# What the task asks
No pictures in the copy, please: retype all the records exactly.

# Input data

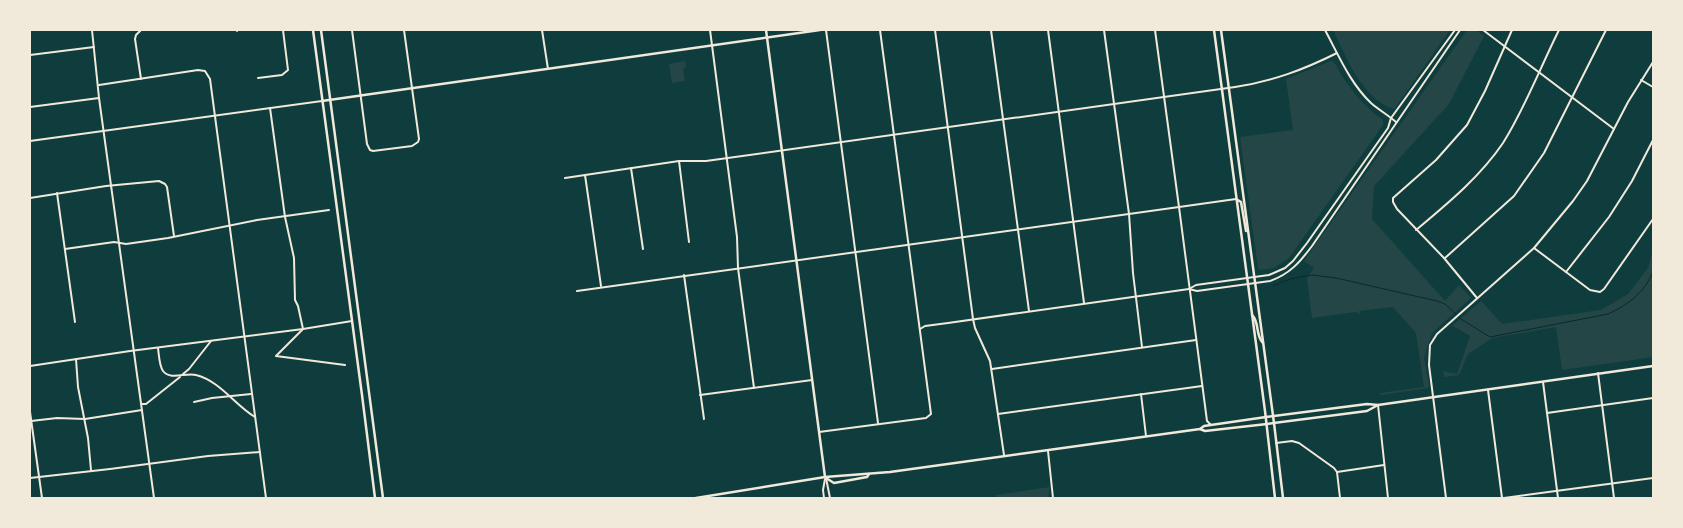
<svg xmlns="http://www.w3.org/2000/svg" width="1683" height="528" viewBox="0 0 1683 528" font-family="Cabin,sans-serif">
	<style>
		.green { fill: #244646 }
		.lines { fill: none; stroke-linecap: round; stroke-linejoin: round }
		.stream { stroke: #0a2a2b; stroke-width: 1 }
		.minor { stroke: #f1e9da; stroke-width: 2 }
		.tertiary { stroke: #f1e9da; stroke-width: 2 }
		.secondary { stroke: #f1e9da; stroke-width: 2.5 }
		.primary { stroke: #f1e9da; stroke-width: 2.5 }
	</style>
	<rect width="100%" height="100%" fill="#0f3d3e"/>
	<!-- green -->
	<g class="green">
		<path d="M 1333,30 L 1450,30 L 1395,108 L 1393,109 C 1361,97 1347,58 1333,30 Z"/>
		<polygon points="1467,30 1476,30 1484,36 1449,104 1374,186 1372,219 1445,301 1459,285 1471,298 1432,333 1424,358 1429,385 1428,388 1381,395 1380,393 1424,387 1416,333 1393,307 1359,311 1360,315 1356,312 1312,318 1307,278 1314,268 1304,261"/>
		<polygon points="685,61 686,68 683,69 685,81 672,83 669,64"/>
		<path d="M 1331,61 L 1334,62 C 1347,86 1361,104 1383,120 L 1383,125 L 1289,258 L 1274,268 L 1260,270 L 1258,268 L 1240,137 L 1293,130 L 1286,79 Z"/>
		<polygon points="1653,249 1653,357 1562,370 1556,327 1492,338 1468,354 1459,375 1444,377 1443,371 1457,374 1470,336 1453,326 1451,327 1481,301 1502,324 1601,310 1628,294 1648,268"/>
		<polygon points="1050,487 1048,498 996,498 996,495"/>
	</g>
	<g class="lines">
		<!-- stream -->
		<path class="stream" d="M 1273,286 L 1290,279 L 1312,275 L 1336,278 L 1437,301 L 1445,304 L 1461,319 L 1490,337 L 1608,314 C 1628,305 1645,292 1653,272"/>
		<!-- minor -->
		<g class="minor">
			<polyline points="92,30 99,98 154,498"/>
			<polyline points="141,30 136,35 135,39 141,79"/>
			<polyline points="237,30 237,31"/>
			<polyline points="352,30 367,144 370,150 373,151 412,146 418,142 419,139 404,30"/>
			<polyline points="542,30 548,69"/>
			<polyline points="710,30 737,237 738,268 754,388"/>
			<polyline points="826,30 878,423"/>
			<polyline points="935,30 973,319 975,328 990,361 1004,455"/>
			<polyline points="991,30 1029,311"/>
			<polyline points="1048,30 1084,303"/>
			<polyline points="1104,30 1129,214 1133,273 1142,347"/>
			<polyline points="1483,30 1614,129"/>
			<polyline points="30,55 94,47"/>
			<polyline points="258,78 282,75 288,70 283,30"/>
			<polyline points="1641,80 1653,87"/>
			<polyline points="99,85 198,70 205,71 210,79 266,498"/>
			<polyline points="30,107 99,98"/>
			<polyline points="270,108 285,217 294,258 295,300 298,306 303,329 276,356 345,365"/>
			<polyline points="679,161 689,242"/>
			<polyline points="631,168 643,249"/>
			<polyline points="585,175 601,286"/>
			<path d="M 565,178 L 679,161 L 706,161 L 1235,87 C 1273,81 1303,70 1337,53"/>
			<polyline points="57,193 75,322"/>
			<polyline points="30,198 106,186 159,181 165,184 167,187 174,236"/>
			<path d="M 1416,230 C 1447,204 1480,177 1503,143 C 1525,108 1540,68 1559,30"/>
			<polyline points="1534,248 1590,290 1600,292 1604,289 1653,219"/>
			<polyline points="65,249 114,242 126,244 168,238 257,220 329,210"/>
			<polyline points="1445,258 1514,196 1544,153 1606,30"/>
			<polyline points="1566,272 1609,217 1632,181 1653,140"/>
			<polyline points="684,275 704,419"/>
			<polyline points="577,291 1179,207 1155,30"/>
			<polyline points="1477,298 1444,258 1397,209 1393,202 1393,198 1436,160 1467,125 1485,91 1512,30"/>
			<polyline points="920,329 925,326 948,323 1189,289"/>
			<path d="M 158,348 C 159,355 159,365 163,371 C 171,381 186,372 196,375 C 220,381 235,405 255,417"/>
			<polyline points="76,359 78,387 88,438 91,470"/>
			<polyline points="30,366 130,351 303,329 352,321"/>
			<polyline points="992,369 1196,340"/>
			<polyline points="1598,373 1614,498"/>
			<polyline points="183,374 189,369 211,341"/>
			<polyline points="1543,382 1558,498"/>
			<polyline points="1488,390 1502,498"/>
			<polyline points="1141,394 1146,436"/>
			<polyline points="700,395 812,380"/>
			<polyline points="194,402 212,398 251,394"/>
			<polyline points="142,404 146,404 180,377"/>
			<polyline points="1378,405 1388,498"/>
			<polyline points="30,412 42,498"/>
			<polyline points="1547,413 1653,398"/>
			<polyline points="998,414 1202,386"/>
			<polyline points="31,421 57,418 85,419 142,410"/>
			<polyline points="819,432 926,418 931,414 880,30"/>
			<polyline points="1276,443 1292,441 1299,443 1334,468 1337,472 1340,498"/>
			<polyline points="1048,451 1053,498"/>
			<polyline points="1337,472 1384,465"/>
			<polyline points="30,478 110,469 208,456 260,452"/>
			<polyline points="1446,498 1429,365 1430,345 1437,334 1534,248 1573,201 1587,181 1628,102 1653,62"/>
		</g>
		<!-- tertiary -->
		<g class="tertiary">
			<path d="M 1325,30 C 1339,56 1350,83 1371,103 C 1379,110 1388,115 1396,122"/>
			<polyline points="30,141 322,101"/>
			<path d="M 1189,289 L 1197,291 L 1270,281 C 1290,274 1300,262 1312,246 L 1460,30"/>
			<polyline points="1189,289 1196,285 1269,275 1285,268 1293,261 1307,243 1388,128 1391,118 1455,30"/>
			<polyline points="1211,425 1207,421 1179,207 1236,199"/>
			<polyline points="826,478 830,498"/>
			<polyline points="824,498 823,490 825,479"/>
			<polyline points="1504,498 1653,478"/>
		</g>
		<!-- secondary -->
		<g class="secondary">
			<polyline points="313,30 362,395 375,498"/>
			<polyline points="321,30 383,498"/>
			<polyline points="766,30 825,477"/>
			<polyline points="322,101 820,30"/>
			<polyline points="1200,429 1205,431 1267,424"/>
			<polyline points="826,478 834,483 867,477 869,474"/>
			<polyline points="696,498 825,477 890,472 1200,429 1204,426 1266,417"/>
		</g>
		<!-- primary -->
		<g class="primary">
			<polyline points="1214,30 1265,411 1275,498"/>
			<polyline points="1221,30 1274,423 1283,498"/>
			<polyline points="1236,199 1241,202 1246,231"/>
			<path d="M 1252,315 C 1260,323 1255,335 1263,343"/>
			<polyline points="1266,417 1367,404 1378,405 1653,366"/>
			<polyline points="1267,424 1367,411 1378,405"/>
		</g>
	</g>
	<!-- border -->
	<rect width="1683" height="528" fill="none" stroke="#f1e9da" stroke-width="62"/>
</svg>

# Solution to this problem
<svg xmlns="http://www.w3.org/2000/svg" width="1683" height="528" viewBox="0 0 1683 528" font-family="Cabin,sans-serif">
	<style>
		.green { fill: #244646 }
		.lines { fill: none; stroke-linecap: round; stroke-linejoin: round }
		.stream { stroke: #0a2a2b; stroke-width: 1 }
		.minor { stroke: #f1e9da; stroke-width: 2 }
		.tertiary { stroke: #f1e9da; stroke-width: 2 }
		.secondary { stroke: #f1e9da; stroke-width: 2.5 }
		.primary { stroke: #f1e9da; stroke-width: 2.5 }
	</style>
	<rect width="100%" height="100%" fill="#0f3d3e"/>
	<!-- green -->
	<g class="green">
		<path d="M 1333,30 L 1450,30 L 1395,108 L 1393,109 C 1361,97 1347,58 1333,30 Z"/>
		<polygon points="1467,30 1476,30 1484,36 1449,104 1374,186 1372,219 1445,301 1459,285 1471,298 1432,333 1424,358 1429,385 1428,388 1381,395 1380,393 1424,387 1416,333 1393,307 1359,311 1360,315 1356,312 1312,318 1307,278 1314,268 1304,261"/>
		<polygon points="685,61 686,68 683,69 685,81 672,83 669,64"/>
		<path d="M 1331,61 L 1334,62 C 1347,86 1361,104 1383,120 L 1383,125 L 1289,258 L 1274,268 L 1260,270 L 1258,268 L 1240,137 L 1293,130 L 1286,79 Z"/>
		<polygon points="1653,249 1653,357 1562,370 1556,327 1492,338 1468,354 1459,375 1444,377 1443,371 1457,374 1470,336 1453,326 1451,327 1481,301 1502,324 1601,310 1628,294 1648,268"/>
		<polygon points="1050,487 1048,498 996,498 996,495"/>
	</g>
	<g class="lines">
		<!-- stream -->
		<path class="stream" d="M 1273,286 L 1290,279 L 1312,275 L 1336,278 L 1437,301 L 1445,304 L 1461,319 L 1490,337 L 1608,314 C 1628,305 1645,292 1653,272"/>
		<!-- minor -->
		<g class="minor">
			<polyline points="92,30 99,98 154,498"/>
			<polyline points="141,30 136,35 135,39 141,79"/>
			<polyline points="237,30 237,31"/>
			<polyline points="352,30 367,144 370,150 373,151 412,146 418,142 419,139 404,30"/>
			<polyline points="542,30 548,69"/>
			<polyline points="710,30 737,237 738,268 754,388"/>
			<polyline points="826,30 878,423"/>
			<polyline points="935,30 973,319 975,328 990,361 1004,455"/>
			<polyline points="991,30 1029,311"/>
			<polyline points="1048,30 1084,303"/>
			<polyline points="1104,30 1129,214 1133,273 1142,347"/>
			<polyline points="1483,30 1614,129"/>
			<polyline points="30,55 94,47"/>
			<polyline points="258,78 282,75 288,70 283,30"/>
			<polyline points="1641,80 1653,87"/>
			<polyline points="99,85 198,70 205,71 210,79 266,498"/>
			<polyline points="30,107 99,98"/>
			<polyline points="270,108 285,217 294,258 295,300 298,306 303,329 276,356 345,365"/>
			<polyline points="679,161 689,242"/>
			<polyline points="631,168 643,249"/>
			<polyline points="585,175 601,286"/>
			<path d="M 565,178 L 679,161 L 706,161 L 1235,87 C 1273,81 1303,70 1337,53"/>
			<polyline points="57,193 75,322"/>
			<polyline points="30,198 106,186 159,181 165,184 167,187 174,236"/>
			<path d="M 1416,230 C 1447,204 1480,177 1503,143 C 1525,108 1540,68 1559,30"/>
			<polyline points="1534,248 1590,290 1600,292 1604,289 1653,219"/>
			<polyline points="65,249 114,242 126,244 168,238 257,220 329,210"/>
			<polyline points="1445,258 1514,196 1544,153 1606,30"/>
			<polyline points="1566,272 1609,217 1632,181 1653,140"/>
			<polyline points="684,275 704,419"/>
			<polyline points="577,291 1179,207 1155,30"/>
			<polyline points="1477,298 1444,258 1397,209 1393,202 1393,198 1436,160 1467,125 1485,91 1512,30"/>
			<polyline points="920,329 925,326 948,323 1189,289"/>
			<path d="M 158,348 C 159,355 159,365 163,371 C 171,381 186,372 196,375 C 220,381 235,405 255,417"/>
			<polyline points="76,359 78,387 88,438 91,470"/>
			<polyline points="30,366 130,351 303,329 352,321"/>
			<polyline points="992,369 1196,340"/>
			<polyline points="1598,373 1614,498"/>
			<polyline points="183,374 189,369 211,341"/>
			<polyline points="1543,382 1558,498"/>
			<polyline points="1488,390 1502,498"/>
			<polyline points="1141,394 1146,436"/>
			<polyline points="700,395 812,380"/>
			<polyline points="194,402 212,398 251,394"/>
			<polyline points="142,404 146,404 180,377"/>
			<polyline points="1378,405 1388,498"/>
			<polyline points="30,412 42,498"/>
			<polyline points="1547,413 1653,398"/>
			<polyline points="998,414 1202,386"/>
			<polyline points="31,421 57,418 85,419 142,410"/>
			<polyline points="819,432 926,418 931,414 880,30"/>
			<polyline points="1276,443 1292,441 1299,443 1334,468 1337,472 1340,498"/>
			<polyline points="1048,451 1053,498"/>
			<polyline points="1337,472 1384,465"/>
			<polyline points="30,478 110,469 208,456 260,452"/>
			<polyline points="1446,498 1429,365 1430,345 1437,334 1534,248 1573,201 1587,181 1628,102 1653,62"/>
		</g>
		<!-- tertiary -->
		<g class="tertiary">
			<path d="M 1325,30 C 1339,56 1350,83 1371,103 C 1379,110 1388,115 1396,122"/>
			<polyline points="30,141 322,101"/>
			<path d="M 1189,289 L 1197,291 L 1270,281 C 1290,274 1300,262 1312,246 L 1460,30"/>
			<polyline points="1189,289 1196,285 1269,275 1285,268 1293,261 1307,243 1388,128 1391,118 1455,30"/>
			<polyline points="1211,425 1207,421 1179,207 1236,199"/>
			<polyline points="826,478 830,498"/>
			<polyline points="824,498 823,490 825,479"/>
			<polyline points="1504,498 1653,478"/>
		</g>
		<!-- secondary -->
		<g class="secondary">
			<polyline points="313,30 362,395 375,498"/>
			<polyline points="321,30 383,498"/>
			<polyline points="766,30 825,477"/>
			<polyline points="322,101 820,30"/>
			<polyline points="1200,429 1205,431 1267,424"/>
			<polyline points="826,478 834,483 867,477 869,474"/>
			<polyline points="696,498 825,477 890,472 1200,429 1204,426 1266,417"/>
		</g>
		<!-- primary -->
		<g class="primary">
			<polyline points="1214,30 1265,411 1275,498"/>
			<polyline points="1221,30 1274,423 1283,498"/>
			<polyline points="1236,199 1241,202 1246,231"/>
			<path d="M 1252,315 C 1260,323 1255,335 1263,343"/>
			<polyline points="1266,417 1367,404 1378,405 1653,366"/>
			<polyline points="1267,424 1367,411 1378,405"/>
		</g>
	</g>
	<!-- border -->
	<rect width="1683" height="528" fill="none" stroke="#f1e9da" stroke-width="62"/>
</svg>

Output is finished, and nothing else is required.